Market expectations, as seen in the CME Fed funds futures, had nearly guaranteed no change in rates for the June meeting, with odds for July ranging between 80-90% for no change. September odds for a quarter-percent cut have risen to over 60%, while December expectations hover around two cuts. Projections for September 2025 indicate rates might fall to approximately 4.00%, implying 5-6 cuts from current levels.
Economic growth in Q1 was revised down to 1.3%, despite strong personal consumption. The Atlanta Fed's GDPNow estimate for Q2-2024 fluctuated between 1.8% and 4%, settling at 3.1%, surpassing the Blue Chip consensus of around 2.0%. The Fed's June SEP predicts GDP growth of 2.1% for 2024, 2.0% for 2025 and 2026, and 1.8% for the long term, unchanged from March.

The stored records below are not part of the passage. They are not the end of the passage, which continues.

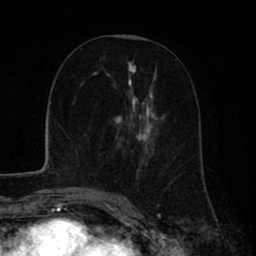
Breast MRI (dynamic contrast-enhanced), one axial slice; slice 38 of 80 in the series (ordered by position); cropped to one breast; dynamic contrast-enhanced series, time point 2 of 8 at this slice position (early post-contrast); 1.5 T; TE 2.6 ms, TR 6.1 ms; 2 mm slice thickness; 256 × 256 image matrix. Female patient.
Outlined on this slice (semi-automatic segmentation, software-assisted and operator-edited):
- enhancing-tissue mask used for the functional tumour volume (all voxels passing the contrast-enhancement thresholds inside the analysis volume; usually the tumour): box from (x=97, y=61) to (x=177, y=199) px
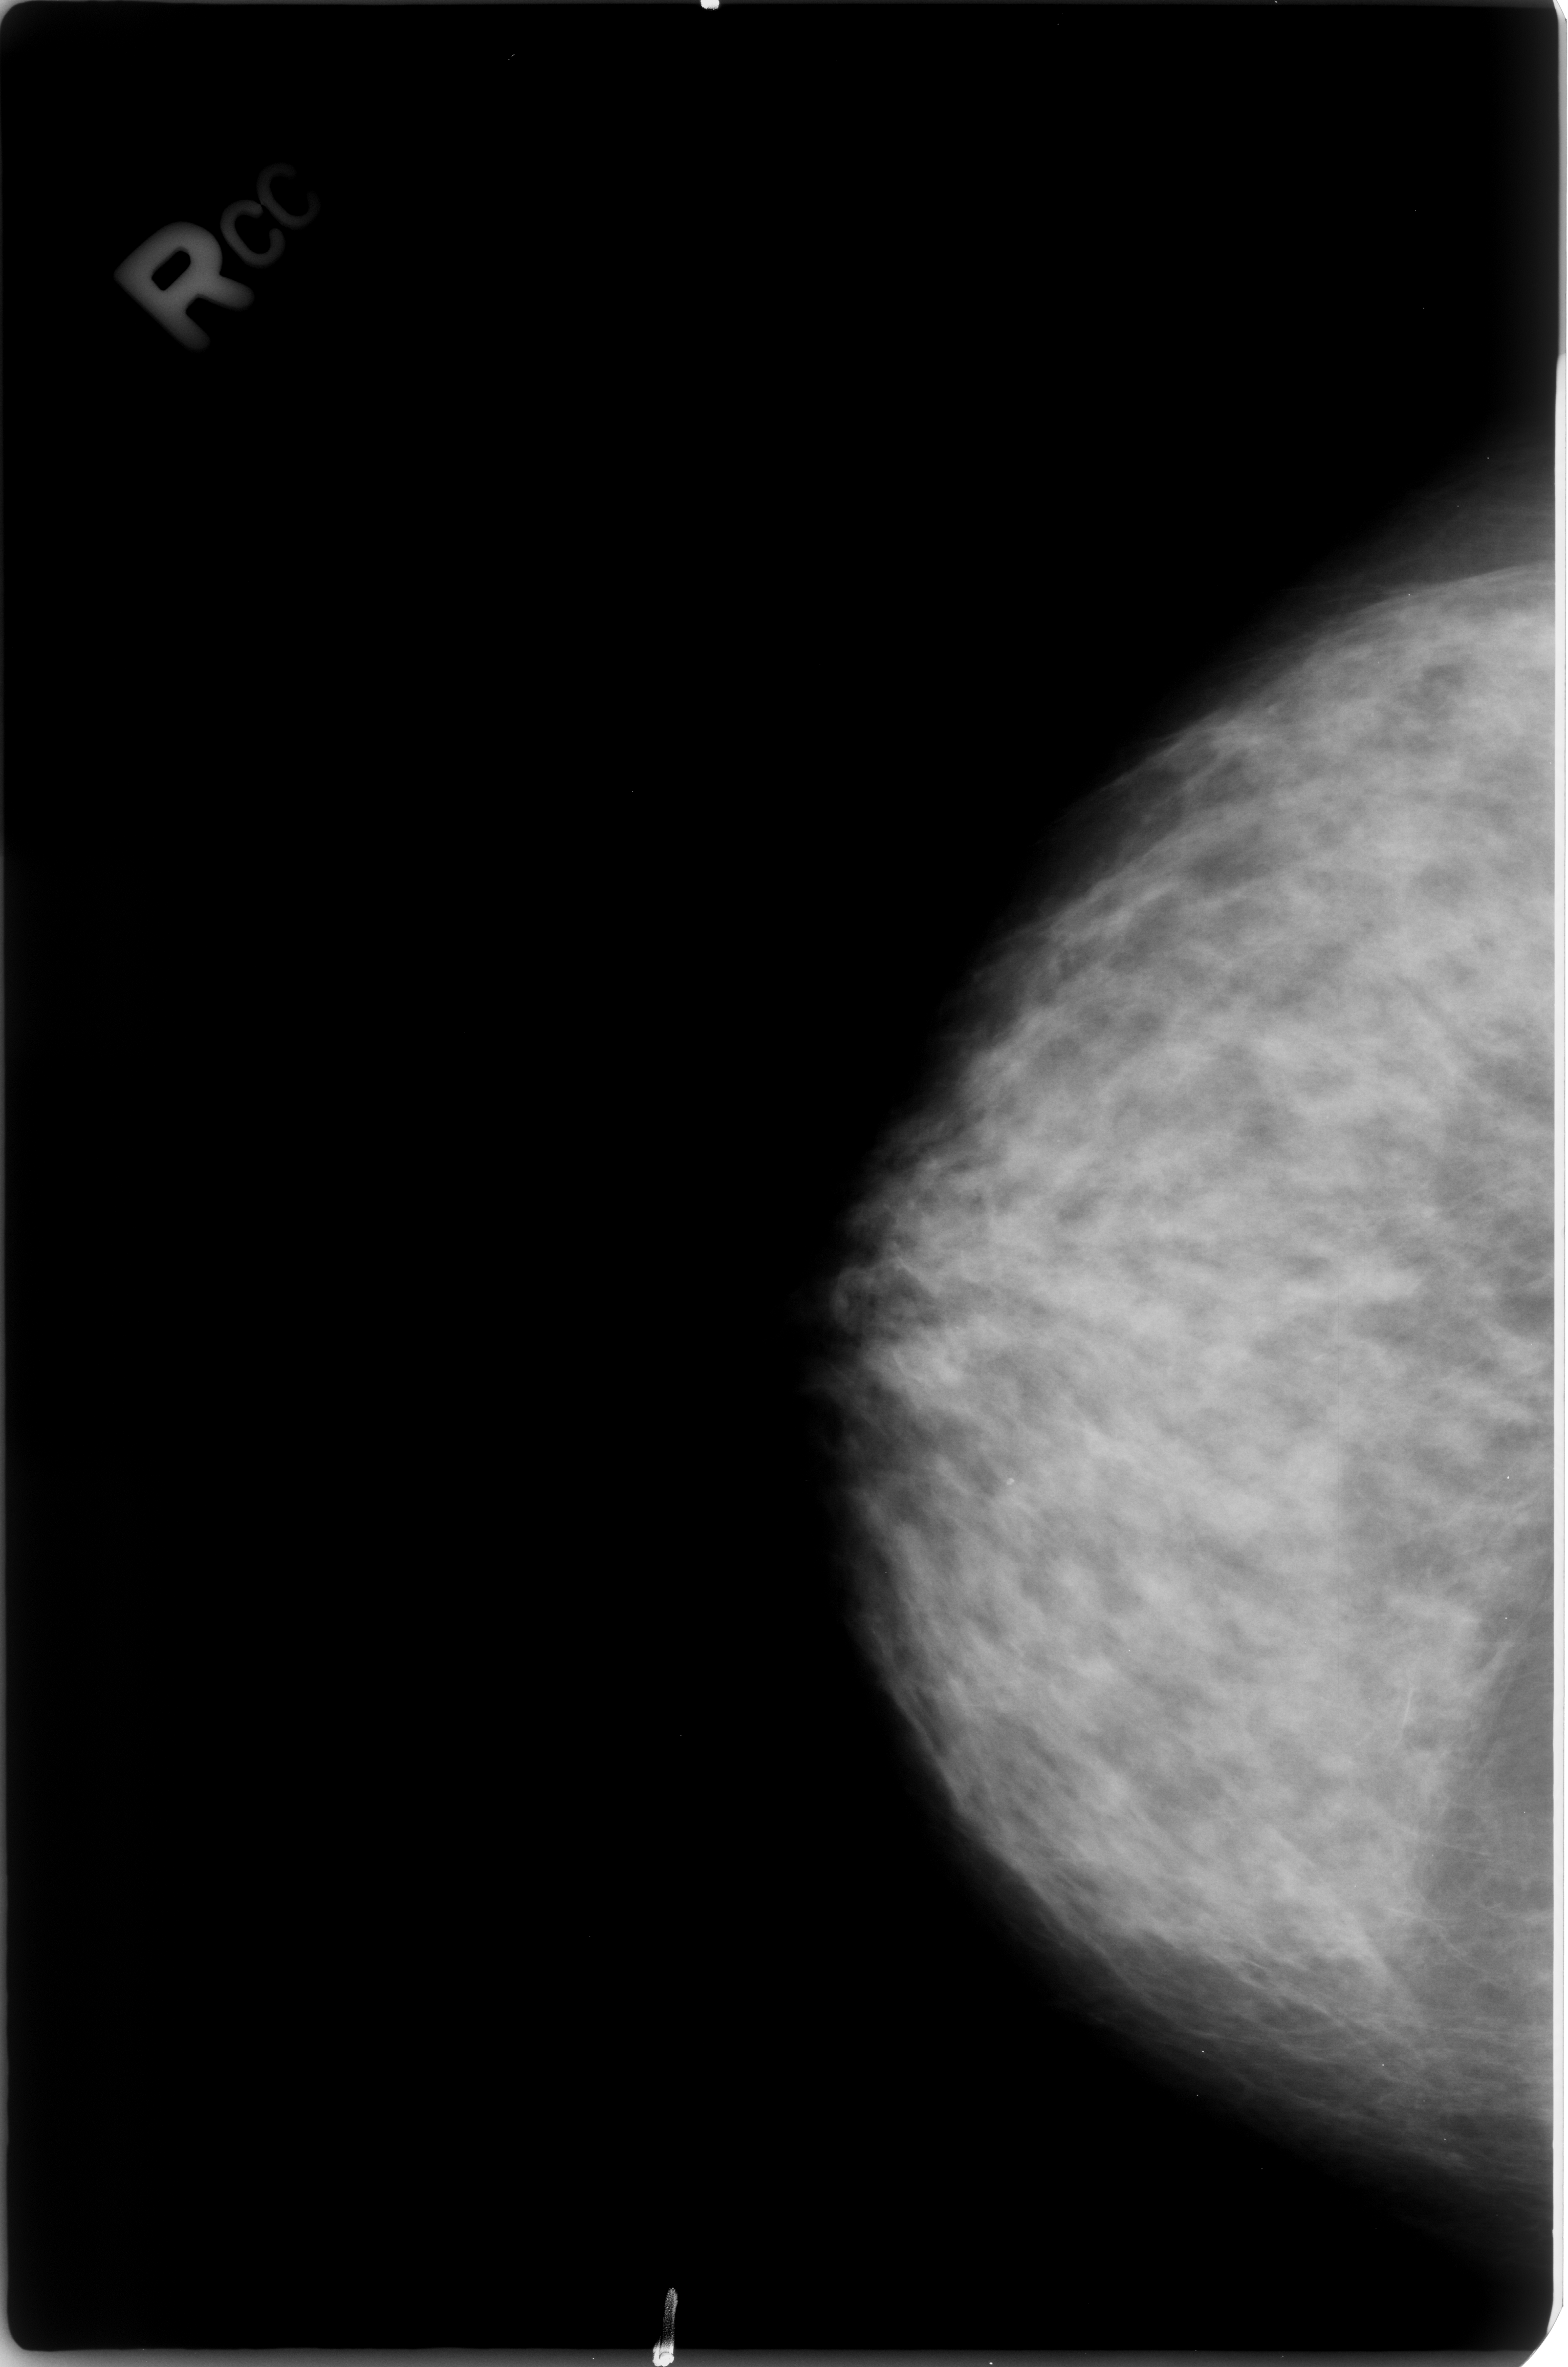
Mammogram (digitized film). Right breast. CC view. 1568 × 2367 image matrix.
Expert-marked regions of interest on this image (one box per marked abnormality):
- calcifications, morphology lucent center; BI-RADS assessment category 2; subtlety rating 3 on a 1 (subtle) to 5 (obvious) scale; benign; no additional work-up was recommended (outcome (as recorded, no biopsy): benign without callback): bounding box (x1, y1, x2, y2) in pixels: (990, 1470, 1025, 1504)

Inflation data for May showed a 12-month rate of 3.3% for headline CPI and 3.4% for core CPI, both lower than expected. Core PCE inflation was at 2.75% through April. The June SEP revised core PCE inflation projections to 2.8% for 2024 (up 0.2% from March), 2.3% for 2025 (up 0.1%), and 2.0% for 2026 (unchanged). Inflation is improving slowly, which supports the Fed's cautious approach to easing. Factors affecting future inflation include global fiscal stimulus, geopolitical shifts, labor market conditions, and productivity gains from AI.
The labor market remains strong, with robust nonfarm payrolls, wage growth, and low jobless claims. The unemployment rate in May increased to 4.0%, partly due to higher labor force participation influenced by immigration. The June SEP shows unemployment rate expectations of 4.0% for 2024 (unchanged from March), 4.2% for 2025 (up 0.1%), and 4.1% for 2026 (up 0.1%).
Global monetary policies have diverged, with the European Central Bank and central banks in Canada, Sweden, and Switzerland beginning rate cuts due to weaker economic growth compared to the U.S. Despite cooling economic growth in the U.S., recession does not seem imminent. Inflation remains the primary concern, with elevated core services and wage growth.
Expectations for multiple rate cuts in 2024 have diminished, but there is potential for the Fed to start easing by year-end. Financial conditions are mixed, with tighter policy rates and a strong dollar balanced by higher stock prices and tighter credit spreads. Historically, stable or lowering interest rates have benefited stocks, bonds, and real estate, provided recession does not intervene. Current conditions suggest a cautious optimism, with no significant financial excesses or leverage that typically precede deeper downturns.